Monday, February 16, 2009

Empty signifier(s)

Building on structuralist theories of language Laclau wants to convince us that in language there exist "empty signifiers". These are not signifiers without signifieds, which would not be signifiers at all, but signifiers which signify the constitutive impossibility of signifying. If - so Laclau argues - all identities in language are differential identities then the signifying of the borders of signifying would imply a distinction between language and non-language, would become another distinction and therefore part of language. But, as Hegel noted, to think the borders of a phenomenon is to go beyond these borders - and the signifying of the borders of language is therefore a signifying beyond the field of language - so there is an inherent impossibility of closure of language as a system, which is expressed in empty signifiers. There are a couple problems with such a formulation. First of all Saussure never claimed that all of language is based on purely differential identity, merely the signifier (the only identity the word "dog" has is that it is neither "god" nor "hog" nor "drag" nor "empiricism" ...) and even in this form the argument is problematic, as Plato had already shown in Kratylos (and as Poe demonstrated in the onomatopoeic lines: "A silken, sad uncertain rustling"). To top it of Saussure's "la langue" is an abstraction, a system of language that the linguist constructs, not an empirically existing system. It is already a concept, abstracted from the origins of language in mimesis (that the Greek alphabet was in its most archaic form mimetic bears testimony to that, so do the many instances of hieroglyphic writing). If there is an inherent impossibility of signifying to fully constitute itself, it is an impossibility the linguist, not the speaker faces. To add to the confusion Laclau has been unable to give a satisfactory example of an empty signifier. His examples include "emancipation" and "democracy", but these are merely contested and ambiguous concepts, they are by far not "empty".

The solution of the riddle of the empty signifier is provided by Adorno. In his lectures on Ontology and dialectics he also comes upon the inherent impossibility of signifying. But for him it is not a problem of the linguist, he sees this inherent impossibility in the fact that the concept, which is an abstraction, can never fully grasp, can never fully represent, or signify, its object.
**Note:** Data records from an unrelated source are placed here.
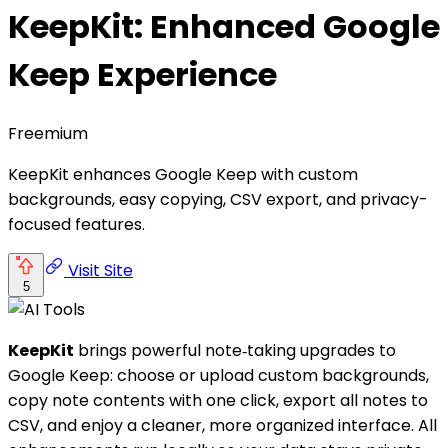
KeepKit: Enhanced Google
Keep Experience
Freemium
KeepKit enhances Google Keep with custom
backgrounds, easy copying, CSV export, and privacy-
focused features.
Visit Site
5
KeepKit
brings powerful note‑taking upgrades to
Google Keep: choose or upload custom backgrounds,
copy note contents with one click, export all notes to
CSV, and enjoy a cleaner, more organized interface. All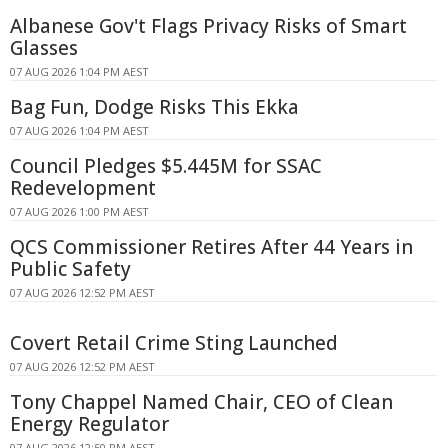
Albanese Gov't Flags Privacy Risks of Smart
Glasses
07 AUG 2026 1:04 PM AEST
Bag Fun, Dodge Risks This Ekka
07 AUG 2026 1:04 PM AEST
Council Pledges $5.445M for SSAC
Redevelopment
07 AUG 2026 1:00 PM AEST
QCS Commissioner Retires After 44 Years in
Public Safety
07 AUG 2026 12:52 PM AEST
Covert Retail Crime Sting Launched
07 AUG 2026 12:52 PM AEST
Tony Chappel Named Chair, CEO of Clean
Energy Regulator
07 AUG 2026 12:50 PM AEST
In Kant this impossibility is pushed aside in the idea of the infinitely heterogeneous "Ding an sich" - and the price he has to pay is that the object and the subject are radically sundered, objects becoming merely the infinitely malleable raw material for mind to work with - Hegel on the other hand relegates the problem to totality. But it was Heidegger who tried to solve the problem with reference to an empty signifier. As Adorno argues in his lectures, the concept of Being is at once the ultimate concept, aiming to signify everything - nuomena as well as phaenomena - thereby erasing the distance between concept and object, but at the same time it is the ultimate anti-concept, beacause as the highest form of abstraction it is the least able to signify anything particular. The concept of being is the empty signifier. Laclau erroneously talks about empty signifiers in the plural and he has an instinctive understanding of the matter, because the examples he gives are very much abstract. What he fails to see is that his examples represent only a move toward the empty signifier, the signifier signifying the limits of signification, which is to be found only at the highest level of abstraction in the concept of Being as Heidegger formulated it. But the limits of signification are not inherent to language as a sytem, they spring from the relationship between subject and object (Laclau's philosophy knows neither), the grinding of mind on matter, which it can never fully grasp. It is no wonder then that Laclau in a lecture he had on Saturday here in Ljubljana, tried to erase both nuomena and the Frankfurt school from the history of modern philosophy.